Leilani’s attitude sometimes loses her popularity points, but she’s not worried about being liked. She just wants to surf her best and win. “If I don’t like you, I’m not gonna be nice to you,” she admits. “But if you’re cool, then I’m cool. And you know, I know how to separate contest time and friend time, even though it sucks.”

Once in a contest in Florida, Leilani had to ‘sit on’ Karina to keep her from getting a wave, in order to advance. “Ahhh. I felt so bad!” She laughs, “but that’s what you gotta do, and she knew it too. She was pissed, and I felt super bad, but that’s what competition is about. You leave everything on the beach—even your friends. When you’re back on the beach, you’re back to you.”

Leilani is one of the few Kona surfers who loves competition. Most Kona kids are content surfing without a crowd, but Leilani uses the pressure to her advantage.
“I can’t see myself not competing,” she says. “It keeps my drive up. If I don’t have a contest coming up, I just mess around and don’t even try. Contests keep me driven and inspired to get better.”

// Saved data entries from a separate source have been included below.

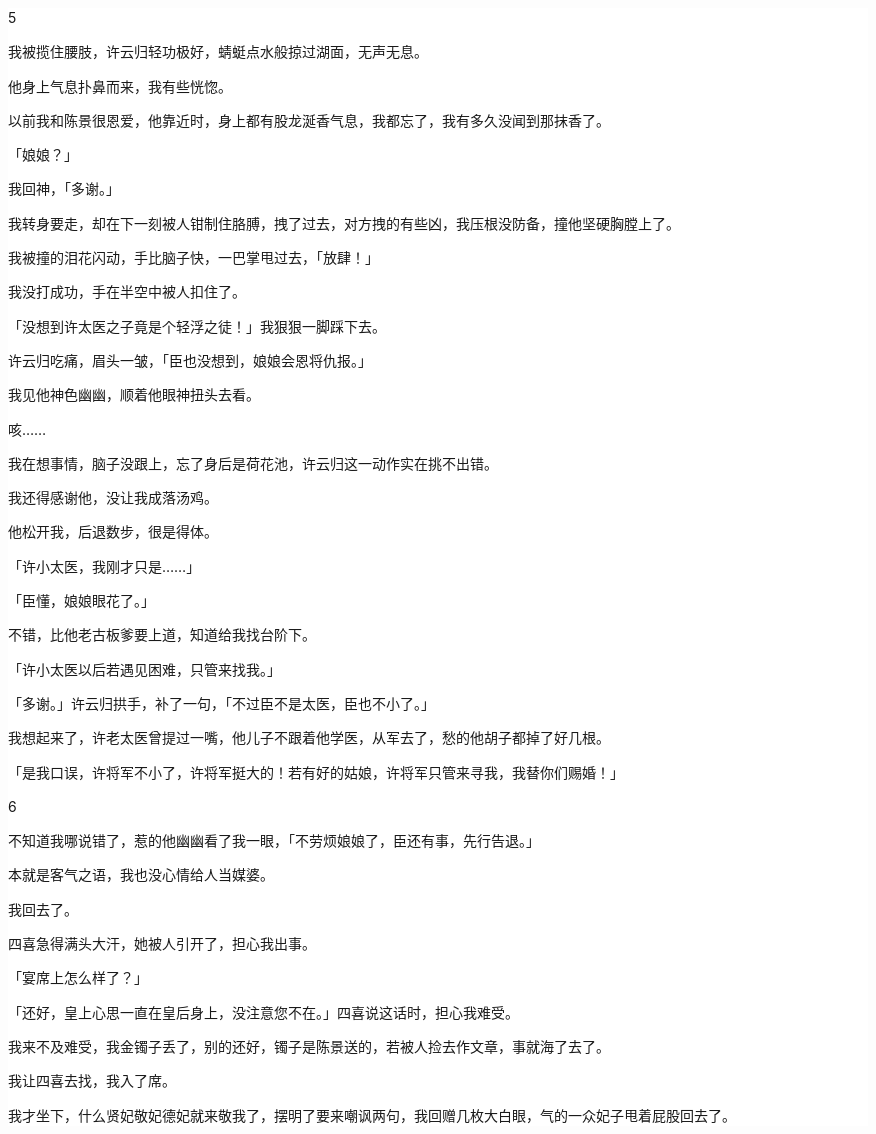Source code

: 5

我被揽住腰肢，许云归轻功极好，蜻蜓点水般掠过湖面，无声无息。

他身上气息扑鼻而来，我有些恍惚。

以前我和陈景很恩爱，他靠近时，身上都有股龙涎香气息，我都忘了，我有多久没闻到那抹香了。

「娘娘？」

我回神，「多谢。」

我转身要走，却在下一刻被人钳制住胳膊，拽了过去，对方拽的有些凶，我压根没防备，撞他坚硬胸膛上了。

我被撞的泪花闪动，手比脑子快，一巴掌甩过去，「放肆！」

我没打成功，手在半空中被人扣住了。

「没想到许太医之子竟是个轻浮之徒！」我狠狠一脚踩下去。

许云归吃痛，眉头一皱，「臣也没想到，娘娘会恩将仇报。」

我见他神色幽幽，顺着他眼神扭头去看。

咳……

我在想事情，脑子没跟上，忘了身后是荷花池，许云归这一动作实在挑不出错。

我还得感谢他，没让我成落汤鸡。

他松开我，后退数步，很是得体。

「许小太医，我刚才只是……」

「臣懂，娘娘眼花了。」

不错，比他老古板爹要上道，知道给我找台阶下。

「许小太医以后若遇见困难，只管来找我。」

「多谢。」许云归拱手，补了一句，「不过臣不是太医，臣也不小了。」

我想起来了，许老太医曾提过一嘴，他儿子不跟着他学医，从军去了，愁的他胡子都掉了好几根。

「是我口误，许将军不小了，许将军挺大的！若有好的姑娘，许将军只管来寻我，我替你们赐婚！」

6

不知道我哪说错了，惹的他幽幽看了我一眼，「不劳烦娘娘了，臣还有事，先行告退。」

本就是客气之语，我也没心情给人当媒婆。

我回去了。

四喜急得满头大汗，她被人引开了，担心我出事。

「宴席上怎么样了？」

「还好，皇上心思一直在皇后身上，没注意您不在。」四喜说这话时，担心我难受。

我来不及难受，我金镯子丢了，别的还好，镯子是陈景送的，若被人捡去作文章，事就海了去了。

我让四喜去找，我入了席。

我才坐下，什么贤妃敬妃德妃就来敬我了，摆明了要来嘲讽两句，我回赠几枚大白眼，气的一众妃子甩着屁股回去了。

After nearly losing her spot in the top six in South Africa, Leilani came back a little shaken, but more determined than ever. For seeming like such a hard ass, Leilani’s just a self-deprecating, humble soul, content to hang with her friends or cruise alone with books.

On a trip to Costa Rica this summer, she spent most of her time out of the water reading works by J.K. Rowling and Nicholas Sparks. More irony from a complex surfer chick. “People see me different ways, but, you know, whatever. I’m just a dork. I’m a bum. I sleep on friends’ couches and travel and read. At the moment, I just want to qualify (for the WCT) and improve my frontside surfing.”
This reformed tomboy has no intention of losing focus on those goals. Hopefully one day she’ll suffer some more name-calling like, “pro surfer” or maybe even, “world champ.”